* **Problem requirements**:
A single number is the expected answer: the count of lines in the records below that contain "JUnit".

* **Supplied records**:

=== Begin Enclosure ===

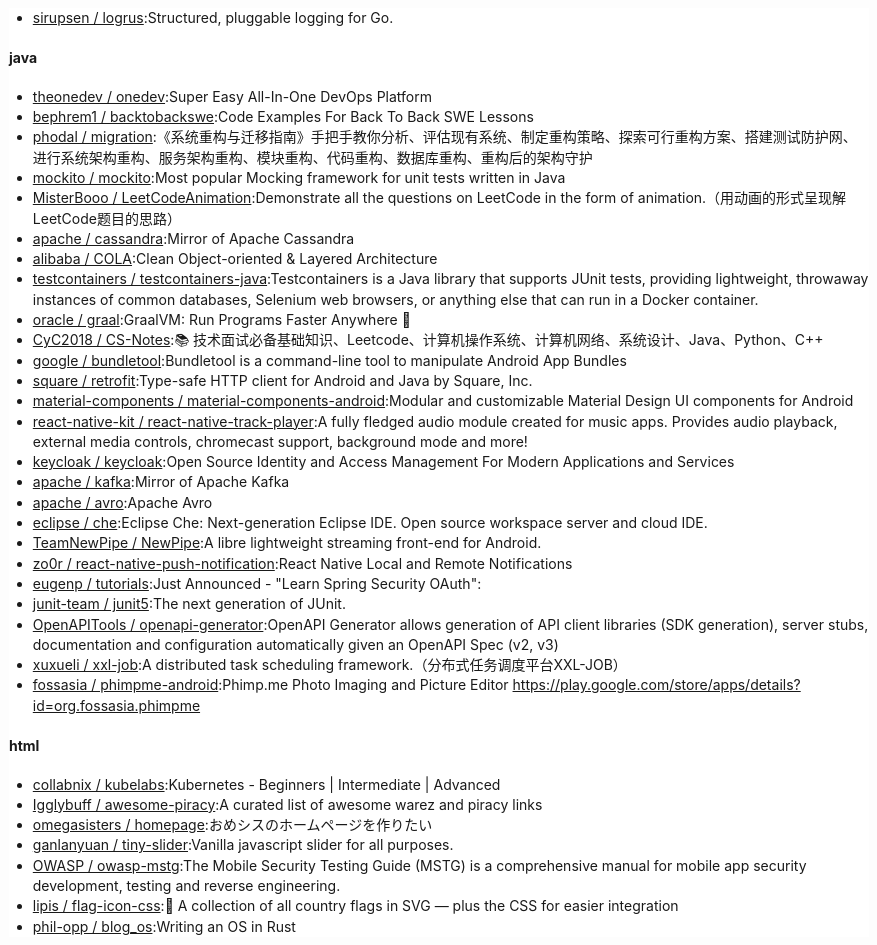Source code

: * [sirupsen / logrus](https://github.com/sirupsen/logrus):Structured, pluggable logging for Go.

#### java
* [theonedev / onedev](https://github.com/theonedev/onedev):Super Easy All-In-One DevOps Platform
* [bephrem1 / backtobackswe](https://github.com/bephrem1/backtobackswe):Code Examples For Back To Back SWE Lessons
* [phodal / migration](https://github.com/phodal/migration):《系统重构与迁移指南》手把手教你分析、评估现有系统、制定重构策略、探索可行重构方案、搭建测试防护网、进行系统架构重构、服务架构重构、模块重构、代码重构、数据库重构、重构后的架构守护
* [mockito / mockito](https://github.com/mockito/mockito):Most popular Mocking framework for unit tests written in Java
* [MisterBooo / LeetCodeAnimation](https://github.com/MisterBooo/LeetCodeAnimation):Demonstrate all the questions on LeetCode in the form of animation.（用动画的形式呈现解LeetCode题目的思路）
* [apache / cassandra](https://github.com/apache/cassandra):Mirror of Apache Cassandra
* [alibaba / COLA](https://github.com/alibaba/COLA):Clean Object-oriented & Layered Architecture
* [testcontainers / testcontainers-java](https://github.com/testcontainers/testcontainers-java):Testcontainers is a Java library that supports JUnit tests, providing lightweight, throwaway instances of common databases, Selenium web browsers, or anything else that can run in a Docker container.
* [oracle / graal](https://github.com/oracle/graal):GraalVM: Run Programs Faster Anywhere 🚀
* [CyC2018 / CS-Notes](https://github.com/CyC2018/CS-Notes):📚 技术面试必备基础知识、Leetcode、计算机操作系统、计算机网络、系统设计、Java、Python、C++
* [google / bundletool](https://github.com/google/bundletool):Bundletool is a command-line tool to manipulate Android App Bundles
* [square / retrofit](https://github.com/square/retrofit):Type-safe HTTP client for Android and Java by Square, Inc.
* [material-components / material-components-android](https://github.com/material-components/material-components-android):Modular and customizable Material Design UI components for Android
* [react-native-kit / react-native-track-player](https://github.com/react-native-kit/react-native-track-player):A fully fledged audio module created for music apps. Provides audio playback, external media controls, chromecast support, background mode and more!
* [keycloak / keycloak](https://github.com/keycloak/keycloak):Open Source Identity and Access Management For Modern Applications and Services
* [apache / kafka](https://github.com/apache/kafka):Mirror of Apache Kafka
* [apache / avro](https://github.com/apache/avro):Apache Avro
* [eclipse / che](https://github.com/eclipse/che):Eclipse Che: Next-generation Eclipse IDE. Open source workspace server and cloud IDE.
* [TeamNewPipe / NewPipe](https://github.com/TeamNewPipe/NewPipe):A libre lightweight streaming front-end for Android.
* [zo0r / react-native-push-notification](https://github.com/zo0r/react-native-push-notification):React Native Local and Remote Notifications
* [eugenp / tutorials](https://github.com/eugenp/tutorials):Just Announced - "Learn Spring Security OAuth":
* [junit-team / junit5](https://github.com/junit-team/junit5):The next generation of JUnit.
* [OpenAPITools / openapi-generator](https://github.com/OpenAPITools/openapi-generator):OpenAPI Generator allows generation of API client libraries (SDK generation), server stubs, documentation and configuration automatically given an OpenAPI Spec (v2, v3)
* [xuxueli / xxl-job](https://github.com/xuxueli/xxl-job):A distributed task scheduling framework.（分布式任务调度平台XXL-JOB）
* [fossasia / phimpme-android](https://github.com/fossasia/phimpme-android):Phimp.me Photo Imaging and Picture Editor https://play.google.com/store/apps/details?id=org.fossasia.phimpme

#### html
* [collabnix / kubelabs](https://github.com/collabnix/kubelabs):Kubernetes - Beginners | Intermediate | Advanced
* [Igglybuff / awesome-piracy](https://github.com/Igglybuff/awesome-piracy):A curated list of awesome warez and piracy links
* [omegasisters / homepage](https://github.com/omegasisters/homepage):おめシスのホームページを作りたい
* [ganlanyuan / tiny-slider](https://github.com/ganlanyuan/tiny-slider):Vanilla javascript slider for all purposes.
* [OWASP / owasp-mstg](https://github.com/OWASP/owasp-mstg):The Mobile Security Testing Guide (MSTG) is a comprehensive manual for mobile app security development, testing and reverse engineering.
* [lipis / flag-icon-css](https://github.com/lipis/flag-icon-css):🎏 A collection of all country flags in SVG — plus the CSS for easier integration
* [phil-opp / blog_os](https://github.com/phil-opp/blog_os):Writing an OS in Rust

=== End Enclosure ===

* **Answer for this exercise**:
2